The purpose of this analysis is to use the credit card credit dataset from LendingClub, a peer-to-peer lending services company, to oversample and undersample the data in order to compare different machine learning models that reduce bias and predict accurate credit risk. In order to achieve this, the ClusterCentroids algorithm and the SMOTEENN algorithm are utilized along with imbalanced-learn and scikit-learn libraries to build and evaluate models using resampling.

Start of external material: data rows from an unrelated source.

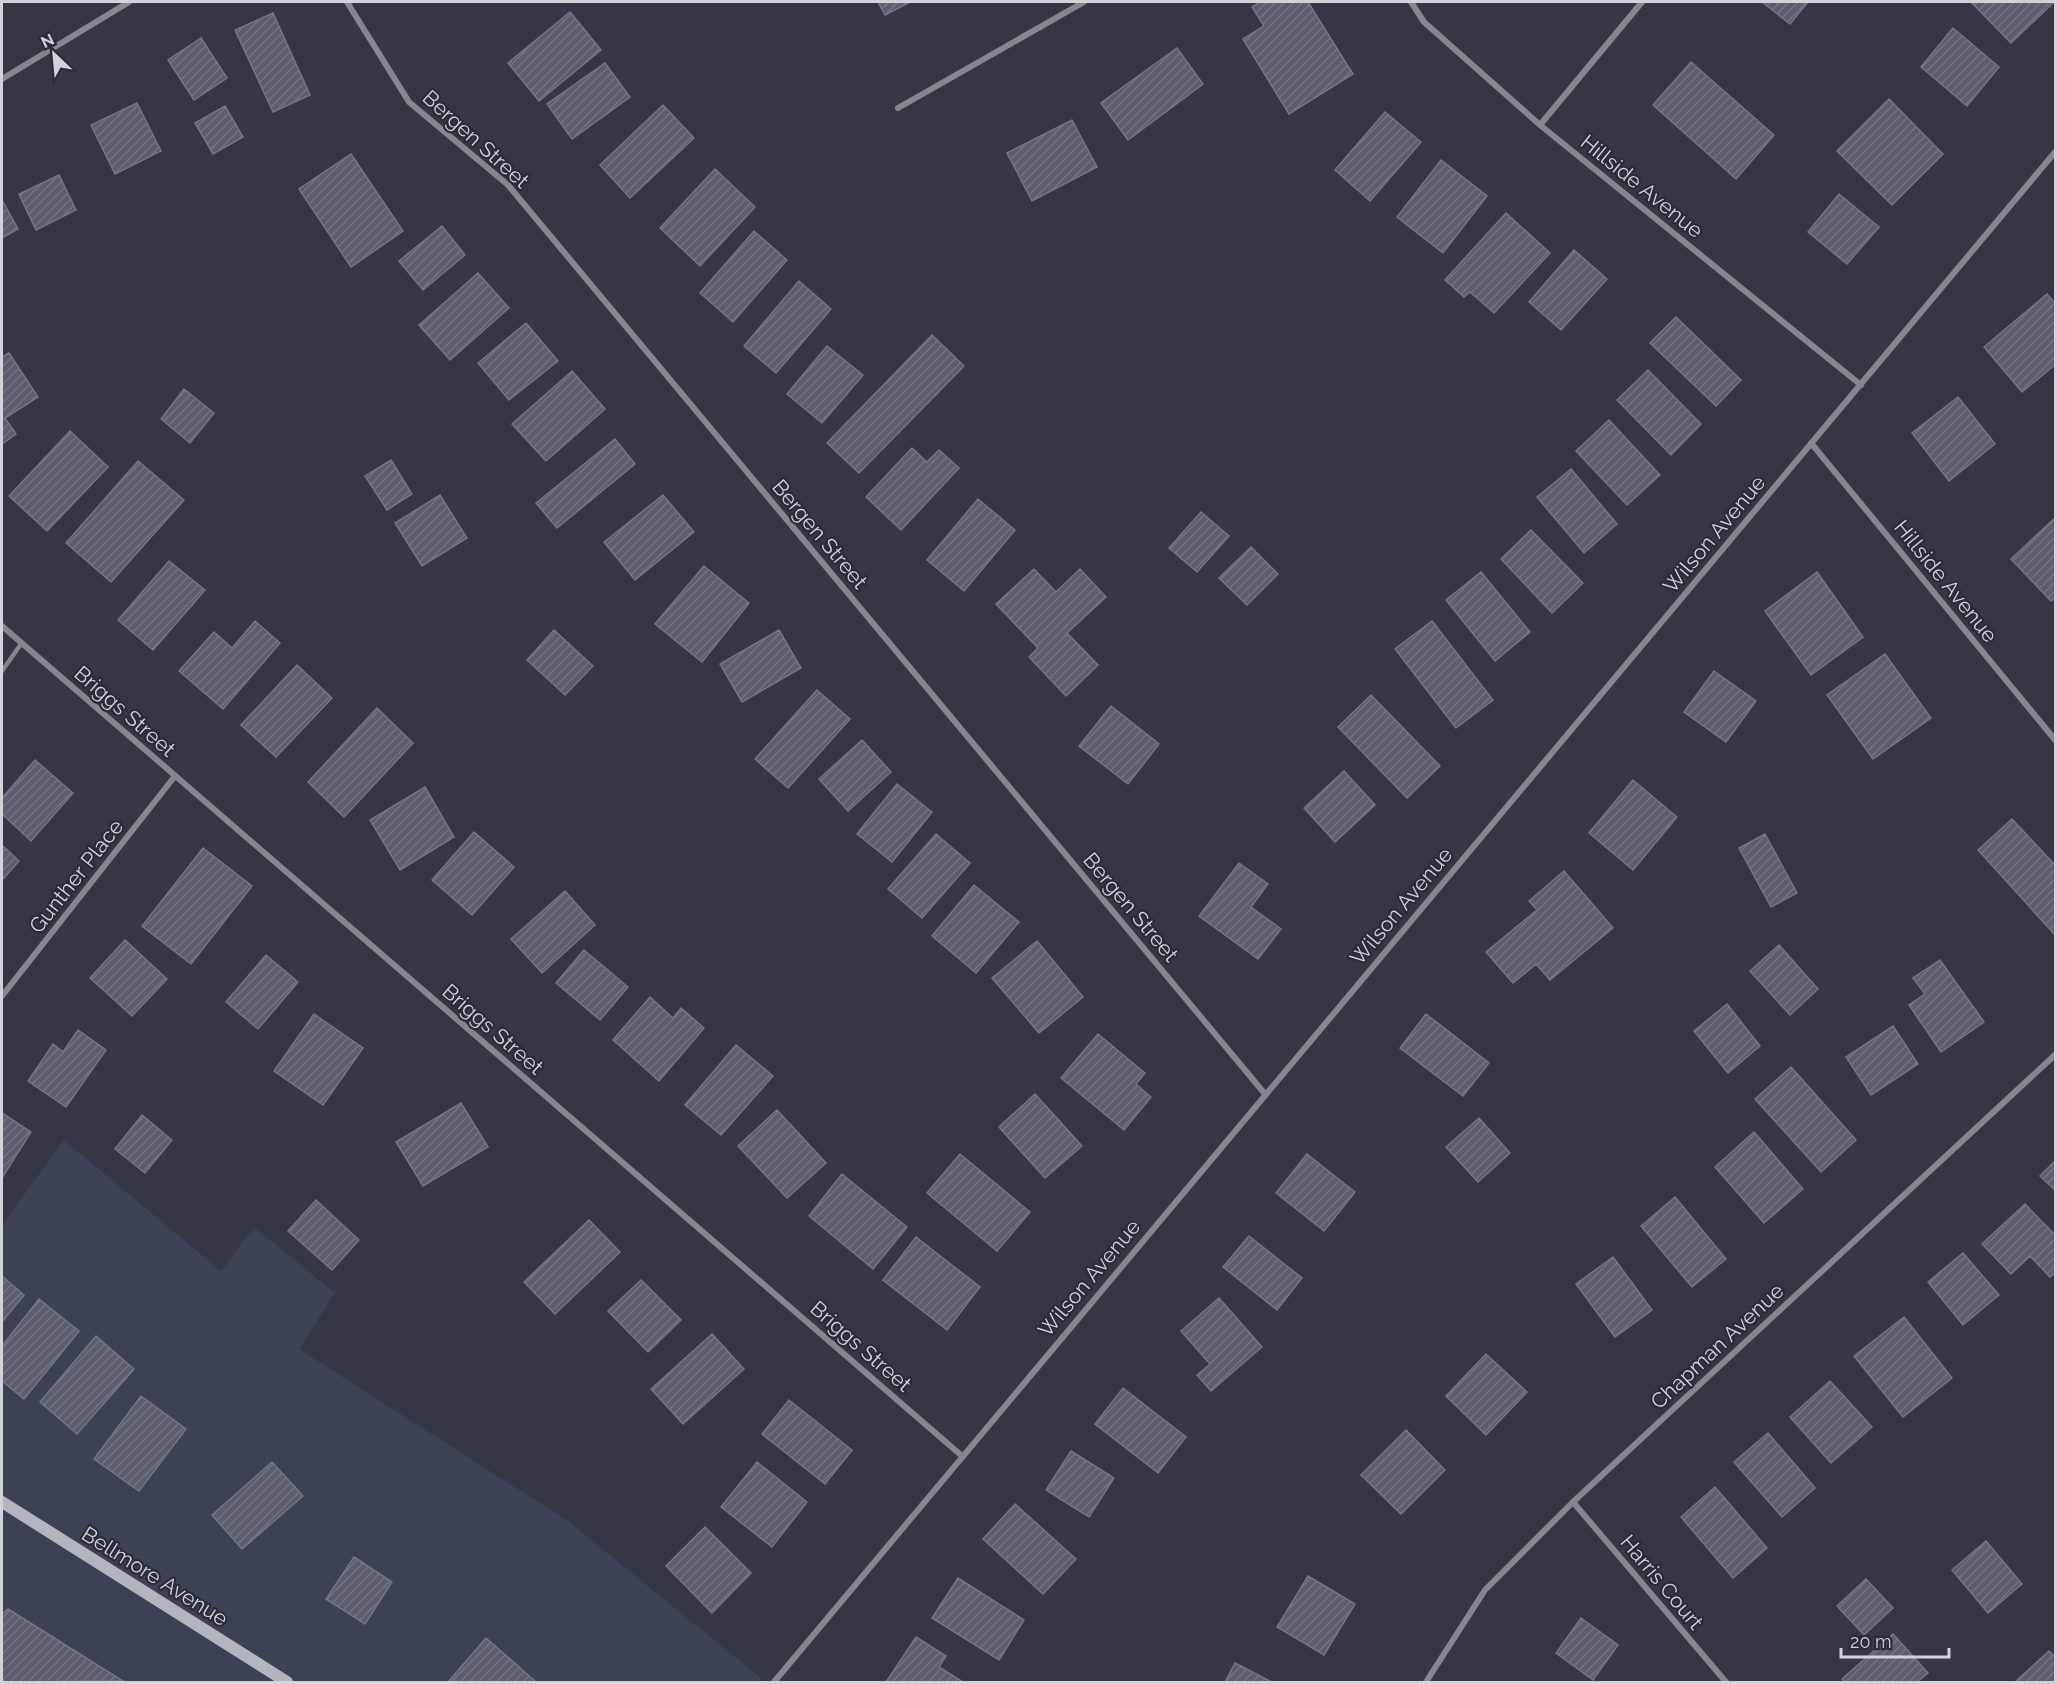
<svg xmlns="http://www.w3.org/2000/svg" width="2057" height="1684" font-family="Raleway,sans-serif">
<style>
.built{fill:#3d4154}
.building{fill:url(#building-hatch);stroke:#737684;stroke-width:1.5}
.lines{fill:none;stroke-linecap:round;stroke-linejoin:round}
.lane{stroke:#86878e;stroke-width:4.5}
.street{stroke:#86878e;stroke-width:6}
.secondary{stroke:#b2b4be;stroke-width:12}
.labels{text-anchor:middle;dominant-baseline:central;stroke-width:4.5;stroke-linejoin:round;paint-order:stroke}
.street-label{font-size:21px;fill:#d1d3db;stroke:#2a2d39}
</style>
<defs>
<pattern id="building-hatch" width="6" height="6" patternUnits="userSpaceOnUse" patternTransform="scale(1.5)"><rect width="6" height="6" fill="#5b5e6c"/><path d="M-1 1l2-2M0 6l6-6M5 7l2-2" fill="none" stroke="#727480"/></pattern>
</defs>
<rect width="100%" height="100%" fill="#343744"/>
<path class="built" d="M 64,1140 L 221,1271 L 254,1227 L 335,1293 L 299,1349 L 568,1521 L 762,1679 L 759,1682 L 2,1682 L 2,1225 Z"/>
<path class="building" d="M 878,2 L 910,2 L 885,15 Z
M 1260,2 L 1308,2 L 1353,74 L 1289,114 L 1243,39 L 1264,26 L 1252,7 Z
M 1762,2 L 1808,2 L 1790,24 Z
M 1971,2 L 2054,2 L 2011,43 Z
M 570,12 L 601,50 L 539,101 L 508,63 Z
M 273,13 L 310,95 L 273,112 L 235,30 Z
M 1953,28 L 1999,67 L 1967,106 L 1921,67 Z
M 201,38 L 227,78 L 194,100 L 168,60 Z
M 1177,48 L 1203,84 L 1128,140 L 1101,103 Z
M 1691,62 L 1774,135 L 1736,179 L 1653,105 Z
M 605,63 L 630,97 L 572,139 L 547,104 Z
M 1889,99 L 1943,154 L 1892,205 L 1837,151 Z
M 137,103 L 161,151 L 115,174 L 91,125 Z
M 663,105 L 694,138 L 630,198 L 600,165 Z
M 225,106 L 243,137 L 213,154 L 195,123 Z
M 1385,112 L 1421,142 L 1370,201 L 1335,170 Z
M 1072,120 L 1097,167 L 1032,201 L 1007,153 Z
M 351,154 L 403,231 L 351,267 L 299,189 Z
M 1441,160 L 1487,196 L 1443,253 L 1397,217 Z
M 715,169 L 755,207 L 700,266 L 660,228 Z
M 59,175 L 76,210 L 36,230 L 19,194 Z
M 1839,194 L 1879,227 L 1847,264 L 1808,232 Z
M 2,200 L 18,229 L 2,238 Z
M 1506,213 L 1550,253 L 1494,313 L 1470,292 L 1464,297 L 1445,280 Z
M 442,226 L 465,255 L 423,290 L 399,261 Z
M 754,231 L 787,260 L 733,322 L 700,293 Z
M 1574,250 L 1607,279 L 1561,330 L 1529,302 Z
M 478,273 L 509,308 L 450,360 L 419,325 Z
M 799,281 L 831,309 L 776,373 L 744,346 Z
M 2047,294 L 2056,304 L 2056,364 L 2022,392 L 1984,347 Z
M 1676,317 L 1741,380 L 1716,406 L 1650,343 Z
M 526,323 L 558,361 L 509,400 L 478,363 Z
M 932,335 L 964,366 L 859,473 L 827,443 Z
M 827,346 L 863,375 L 822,423 L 787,394 Z
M 9,353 L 38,397 L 5,418 L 16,434 L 2,444 L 2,357 Z
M 1648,370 L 1701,424 L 1671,455 L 1617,400 Z
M 572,371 L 605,409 L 546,461 L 512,424 Z
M 184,389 L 214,413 L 190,443 L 161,419 Z
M 1958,397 L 1995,444 L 1949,481 L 1912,433 Z
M 1609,420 L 1660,475 L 1627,505 L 1576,451 Z
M 70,431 L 108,467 L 47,531 L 9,496 Z
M 615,439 L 635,464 L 557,528 L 536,503 Z
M 912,448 L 927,462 L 939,450 L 959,468 L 901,530 L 866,497 Z
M 391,460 L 412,494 L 387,510 L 365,476 Z
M 138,461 L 184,500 L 111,582 L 66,543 Z
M 1571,469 L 1617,524 L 1584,553 L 1537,497 Z
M 440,495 L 467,538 L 422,566 L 395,523 Z
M 663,495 L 694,532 L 635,580 L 604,542 Z
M 978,499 L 1015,530 L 964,591 L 927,560 Z
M 1201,512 L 1229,536 L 1197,572 L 1169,548 Z
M 2056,517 L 2056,597 L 2051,601 L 2011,559 Z
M 1531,530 L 1583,583 L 1552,613 L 1501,559 Z
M 1251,547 L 1278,574 L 1247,605 L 1219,578 Z
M 169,561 L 205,590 L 153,650 L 118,620 Z
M 704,566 L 749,603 L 702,662 L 655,624 Z
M 1034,569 L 1056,592 L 1080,569 L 1106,597 L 1067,633 L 1098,665 L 1066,696 L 1029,657 L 1038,648 L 996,604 Z
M 1481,572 L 1530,632 L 1495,661 L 1446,600 Z
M 1817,572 L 1863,637 L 1811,675 L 1765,611 Z
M 255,621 L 280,643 L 223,709 L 179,671 L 214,632 L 232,648 Z
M 1432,621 L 1493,700 L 1456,728 L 1395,649 Z
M 554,630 L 593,666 L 565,695 L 527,660 Z
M 779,630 L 801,668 L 742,702 L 720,664 Z
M 1885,654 L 1931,718 L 1873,759 L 1827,695 Z
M 297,665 L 332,698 L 276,757 L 241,725 Z
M 1714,671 L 1756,701 L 1726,742 L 1684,712 Z
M 817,690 L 850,719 L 788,788 L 755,759 Z
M 1371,695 L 1440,766 L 1407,798 L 1338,727 Z
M 1111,706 L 1159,744 L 1128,784 L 1079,746 Z
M 377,708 L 413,743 L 344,817 L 308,782 Z
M 862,740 L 891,772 L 848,811 L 819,779 Z
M 35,760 L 73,793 L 31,841 L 2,814 L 2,798 Z
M 1344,771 L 1375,805 L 1335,842 L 1304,808 Z
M 1633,780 L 1677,817 L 1633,870 L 1589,833 Z
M 897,784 L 932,812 L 892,862 L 857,834 Z
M 425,787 L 454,837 L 400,870 L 370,820 Z
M 2012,819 L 2056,866 L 2056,936 L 1978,850 Z
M 474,832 L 514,867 L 472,915 L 432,880 Z
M 936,834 L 970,863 L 922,918 L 888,889 Z
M 1765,834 L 1797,893 L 1771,907 L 1739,848 Z
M 2,845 L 19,861 L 2,880 Z
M 203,848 L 252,886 L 191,964 L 142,926 Z
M 1239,863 L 1268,884 L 1251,907 L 1281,929 L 1258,959 L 1199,916 Z
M 1564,871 L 1613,928 L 1550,980 L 1536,964 L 1513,983 L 1486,952 L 1537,910 L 1529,901 Z
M 974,885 L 1019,922 L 976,973 L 932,936 Z
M 565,891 L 595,925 L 542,973 L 511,939 Z
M 125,940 L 167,979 L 132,1016 L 90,978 Z
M 1037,941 L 1083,997 L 1039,1033 L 992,978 Z
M 1779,945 L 1818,989 L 1790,1015 L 1750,971 Z
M 584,950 L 628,987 L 600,1020 L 556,983 Z
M 266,955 L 298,982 L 258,1029 L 226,1002 Z
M 1940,960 L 1984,1022 L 1941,1052 L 1909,1005 L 1925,994 L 1913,978 Z
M 650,997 L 673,1018 L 681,1008 L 704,1028 L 659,1081 L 613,1040 Z
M 1727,1004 L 1760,1046 L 1728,1073 L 1694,1031 Z
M 314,1014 L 363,1048 L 323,1105 L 274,1071 Z
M 1426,1014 L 1489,1063 L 1463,1096 L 1400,1048 Z
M 1893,1026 L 1918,1064 L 1871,1095 L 1846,1057 Z
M 78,1030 L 106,1050 L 66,1107 L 28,1081 L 53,1044 L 63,1052 Z
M 1098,1034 L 1145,1073 L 1136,1084 L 1151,1097 L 1124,1130 L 1061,1078 Z
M 736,1045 L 773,1076 L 721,1135 L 685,1105 Z
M 1791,1067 L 1856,1140 L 1821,1172 L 1755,1099 Z
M 1035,1094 L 1082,1146 L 1045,1178 L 999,1127 Z
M 461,1103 L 488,1147 L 423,1186 L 396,1142 Z
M 777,1110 L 826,1163 L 787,1198 L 738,1146 Z
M 2,1113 L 31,1132 L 2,1178 Z
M 142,1115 L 172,1140 L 145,1173 L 115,1149 Z
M 1479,1118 L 1510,1153 L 1478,1182 L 1446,1147 Z
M 1754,1132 L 1803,1189 L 1764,1223 L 1715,1167 Z
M 960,1154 L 1030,1212 L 997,1251 L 927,1193 Z
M 1307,1154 L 1355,1192 L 1324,1231 L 1276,1193 Z
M 2056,1160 L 2056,1191 L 2040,1176 Z
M 842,1174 L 907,1227 L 873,1269 L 809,1216 Z
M 1675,1197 L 1726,1259 L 1692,1287 L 1641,1226 Z
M 316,1200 L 359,1240 L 332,1270 L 288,1231 Z
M 2025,1204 L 2056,1236 L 2056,1272 L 2050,1277 L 2030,1256 L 2011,1274 L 1982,1244 Z
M 589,1220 L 620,1252 L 555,1314 L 524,1282 Z
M 1249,1236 L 1302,1278 L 1277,1310 L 1223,1267 Z
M 916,1237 L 980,1287 L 947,1330 L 883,1280 Z
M 1963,1253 L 1999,1295 L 1963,1325 L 1928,1282 Z
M 1613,1257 L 1652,1310 L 1615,1337 L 1576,1284 Z
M 2,1276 L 24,1295 L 2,1322 Z
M 641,1280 L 681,1320 L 648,1352 L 608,1311 Z
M 1219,1298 L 1262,1347 L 1211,1391 L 1197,1375 L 1210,1364 L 1181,1331 Z
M 39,1299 L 79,1331 L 24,1399 L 2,1381 L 2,1346 Z
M 1904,1317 L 1952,1378 L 1903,1417 L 1854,1356 Z
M 712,1334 L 744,1369 L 683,1424 L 651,1389 Z
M 96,1336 L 134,1369 L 77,1434 L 40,1402 Z
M 1486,1354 L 1527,1392 L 1486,1435 L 1446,1396 Z
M 1830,1381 L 1872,1427 L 1831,1463 L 1790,1417 Z
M 1123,1388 L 1186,1437 L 1158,1473 L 1095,1424 Z
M 141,1396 L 186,1429 L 139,1491 L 94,1459 Z
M 789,1400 L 852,1450 L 825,1484 L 762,1434 Z
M 1406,1430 L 1445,1470 L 1401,1514 L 1361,1475 Z
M 1768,1433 L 1815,1488 L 1782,1517 L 1734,1462 Z
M 1071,1451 L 1114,1478 L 1089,1517 L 1046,1490 Z
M 272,1462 L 303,1496 L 242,1549 L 212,1515 Z
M 757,1462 L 807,1502 L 772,1547 L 721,1507 Z
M 1715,1487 L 1767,1548 L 1733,1578 L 1681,1517 Z
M 1015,1504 L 1076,1559 L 1043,1594 L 983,1539 Z
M 705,1527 L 751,1573 L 712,1613 L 666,1566 Z
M 1986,1541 L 2022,1584 L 1988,1613 L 1952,1570 Z
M 354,1557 L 392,1582 L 365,1624 L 326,1599 Z
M 1308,1576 L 1355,1604 L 1324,1655 L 1277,1627 Z
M 958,1578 L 1024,1620 L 999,1660 L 932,1618 Z
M 1866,1579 L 1893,1608 L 1864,1635 L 1837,1606 Z
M 8,1609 L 123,1681 L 2,1682 L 2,1614 Z
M 1581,1618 L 1618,1645 L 1593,1680 L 1556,1653 Z
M 1893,1634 L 1928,1673 L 1917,1682 L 1845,1682 L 1842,1679 Z
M 916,1637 L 946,1656 L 939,1667 L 963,1682 L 886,1682 Z
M 486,1638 L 535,1681 L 534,1682 L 448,1682 Z
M 2049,1651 L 2056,1658 L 2056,1682 L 2015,1682 Z
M 1235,1663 L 1272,1682 L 1225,1682 Z"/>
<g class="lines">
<path class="lane" d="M 2,671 L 21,644"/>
<path class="street" d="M 347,2 L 409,102 L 508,185 L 1265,1094
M 1411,2 L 1424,22 L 1540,125 L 1861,385
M 2,79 L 129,2
M 898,108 L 1084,2
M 1540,125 L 1642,2
M 1811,443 L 2056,741
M 2,626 L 962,1456
M 2,996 L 175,776
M 1573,1502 L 1726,1682
M 774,1682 L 2056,151
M 1426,1682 L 1485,1590 L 1573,1502 L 2056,1054"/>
<path class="secondary" d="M 2,1502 L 287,1682"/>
</g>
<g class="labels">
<g class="street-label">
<text transform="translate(476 139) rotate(42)">Bergen Street</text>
<text transform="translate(1642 186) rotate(39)">Hillside Avenue</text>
<text transform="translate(820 534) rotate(50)">Bergen Street</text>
<text transform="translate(1714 534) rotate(-50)">Wilson Avenue</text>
<text transform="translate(1946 581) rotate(51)">Hillside Avenue</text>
<text transform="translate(125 711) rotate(41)">Briggs Street</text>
<text transform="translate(76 876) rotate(-52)">Gunther Place</text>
<text transform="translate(1401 906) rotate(-50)">Wilson Avenue</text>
<text transform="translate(1131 907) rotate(50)">Bergen Street</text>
<text transform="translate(493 1029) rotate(41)">Briggs Street</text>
<text transform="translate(1089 1278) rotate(-50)">Wilson Avenue</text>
<text transform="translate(861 1346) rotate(41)">Briggs Street</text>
<text transform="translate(1717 1346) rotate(-43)">Chapman Avenue</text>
<text transform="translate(155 1576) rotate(32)">Bellmore Avenue</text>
<text transform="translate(1662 1582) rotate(50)">Harris Court</text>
</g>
</g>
<rect width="2057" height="1684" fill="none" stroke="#d1d3db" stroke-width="6"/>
<g transform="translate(54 54) rotate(334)" stroke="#2a2d39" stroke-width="4.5" paint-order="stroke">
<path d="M0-4.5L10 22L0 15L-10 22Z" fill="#d1d3db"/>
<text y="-9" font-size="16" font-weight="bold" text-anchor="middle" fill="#d1d3db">N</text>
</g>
<path d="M1841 1648v9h108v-9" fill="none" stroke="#d1d3db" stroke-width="3"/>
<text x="1850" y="1648" font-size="18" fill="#d1d3db" stroke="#2a2d39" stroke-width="4.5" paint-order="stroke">20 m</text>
</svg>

The results for the Naive Random Oversampling method are found below:
- As seen above, the Balanced Accuracy Score for the Naive Random Oversampling method is 64.66%
- The Precision High Risk is 1%
- The Precision Low Risk is 100%
- The Recall High Risk is 74%
- The Recall Low Risk is 55%
The results for the SMOTE Oversampling method are described below:
- As seen in the analysis, the Balanced Accuracy Score for the SMOTE Oversampling method is 66.24%
- The Precision High Risk is 1%
- The Precision Low Risk is 100%
- The Recall High Risk is 63%
- The Recall Low Risk is 69%
The following results are indicated from the ClusterCentroids Undersampling method:
- The Balanced Accuracy Score is 54.42%
- The Precision High Risk is 1%
- The Precision Low Risk is 100%
- The Recall High Risk is 67%
- The Recall Low Risk is 42%
The results for the SMOTEEN Sampling method are indicated as follows:
- The Balanced Accuracy Score is 64.00%
- The Precision High Risk is 1%
- The Precision Low Risk is 100%
- The Recall High Risk is 70%
- The Recall Low Risk is 58%
Here are the results for the Balanced Random Forest Classifier method:
- The Balanced Accuracy Score is 78.85%
- The Precision High Risk is 3%
- The Precision Low Risk is 100%
- The Recall High Risk is 70%
- The Recall Low Risk is 87%
Finally, the Easy Ensemble AdaBoost Classifier method indicates the following results:
- The Balanced Accuracy Score is 93.17%
- The Precision High Risk is 9%
- The Precision Low Risk is 100%
- The Recall High Risk is 92%
- The Recall Low Risk is 94%
In terms of overall performance, the methods that score the highest in the Balanced Accuracy category are:
- Easy Ensemble AdaBoost Classifier, scoring 93.17%
- Balanced Random Forest Classifier, scoring 78.85%
In order to detect if a loan is high risk, the methods described above will have to demonstrate their capacity to flag high risk loans. The methods that score the highest for the recall high risk category and are therefore capable of detecting high risk loans more effeciently are:
- Easy Ensemble AdaBoost Classifier with a score of 92%
- Naive Random Oversampling with a score of 74%
- SMOTEEN Sampling with a score of 70%
- Balanced Random Forest Classifier with a score of 70%
In contrast, the SMOTE Oversampling model only has a score of 63%, and would subsequently not be as efficient as the other methods in detecting high risk loans.
To conclude, the Easy Ensemble AdaBoost Classifier appears to be the most dependable when detecting high risk loans as it has a high rate of true positive detection, and can therefore be recommended as a reliable machine learning model capable of reducing bias and predicting accurate credit risk.